**Request:**
Pick out each line in the data that contains the string "family", matching case exactly, and copy those lines.

**Material to process:**
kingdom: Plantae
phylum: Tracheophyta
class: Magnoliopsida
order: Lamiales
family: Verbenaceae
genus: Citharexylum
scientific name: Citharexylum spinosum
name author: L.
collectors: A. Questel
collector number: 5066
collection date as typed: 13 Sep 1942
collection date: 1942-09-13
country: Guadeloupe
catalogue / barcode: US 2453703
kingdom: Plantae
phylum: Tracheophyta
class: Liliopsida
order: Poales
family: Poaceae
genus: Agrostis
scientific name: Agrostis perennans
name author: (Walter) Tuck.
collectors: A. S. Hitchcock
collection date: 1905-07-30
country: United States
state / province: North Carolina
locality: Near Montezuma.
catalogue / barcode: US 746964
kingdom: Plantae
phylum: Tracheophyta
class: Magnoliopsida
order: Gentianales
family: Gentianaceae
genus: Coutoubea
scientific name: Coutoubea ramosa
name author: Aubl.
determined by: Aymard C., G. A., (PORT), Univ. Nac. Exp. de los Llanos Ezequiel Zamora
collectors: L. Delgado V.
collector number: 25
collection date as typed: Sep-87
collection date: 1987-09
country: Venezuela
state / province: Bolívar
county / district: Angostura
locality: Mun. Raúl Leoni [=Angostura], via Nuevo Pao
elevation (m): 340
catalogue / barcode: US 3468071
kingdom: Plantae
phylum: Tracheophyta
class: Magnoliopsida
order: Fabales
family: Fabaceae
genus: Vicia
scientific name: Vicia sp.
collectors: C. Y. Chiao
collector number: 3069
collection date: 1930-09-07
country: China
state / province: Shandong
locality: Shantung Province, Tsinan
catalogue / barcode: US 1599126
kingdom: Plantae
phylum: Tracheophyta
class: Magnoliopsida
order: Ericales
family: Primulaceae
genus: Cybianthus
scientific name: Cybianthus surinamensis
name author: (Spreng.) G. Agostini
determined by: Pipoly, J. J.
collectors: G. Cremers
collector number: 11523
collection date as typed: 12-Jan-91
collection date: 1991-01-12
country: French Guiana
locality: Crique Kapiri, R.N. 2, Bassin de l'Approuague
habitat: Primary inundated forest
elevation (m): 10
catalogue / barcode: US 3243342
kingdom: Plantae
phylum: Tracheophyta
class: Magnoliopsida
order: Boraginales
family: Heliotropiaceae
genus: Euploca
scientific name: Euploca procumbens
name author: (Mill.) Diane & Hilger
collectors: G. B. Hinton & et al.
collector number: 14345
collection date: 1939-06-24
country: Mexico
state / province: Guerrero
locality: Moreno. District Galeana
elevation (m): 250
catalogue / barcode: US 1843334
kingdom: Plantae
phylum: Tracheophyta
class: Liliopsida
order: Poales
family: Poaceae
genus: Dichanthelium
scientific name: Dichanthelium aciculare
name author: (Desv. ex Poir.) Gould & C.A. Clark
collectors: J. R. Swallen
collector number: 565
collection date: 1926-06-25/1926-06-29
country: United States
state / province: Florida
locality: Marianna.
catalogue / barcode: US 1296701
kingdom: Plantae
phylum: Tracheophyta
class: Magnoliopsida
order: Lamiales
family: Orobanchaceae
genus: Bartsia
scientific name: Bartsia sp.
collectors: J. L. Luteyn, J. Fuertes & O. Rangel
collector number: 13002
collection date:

**Worked solution:**
family: Verbenaceae
family: Poaceae
family: Gentianaceae
family: Fabaceae
family: Primulaceae
family: Heliotropiaceae
family: Poaceae
family: Orobanchaceae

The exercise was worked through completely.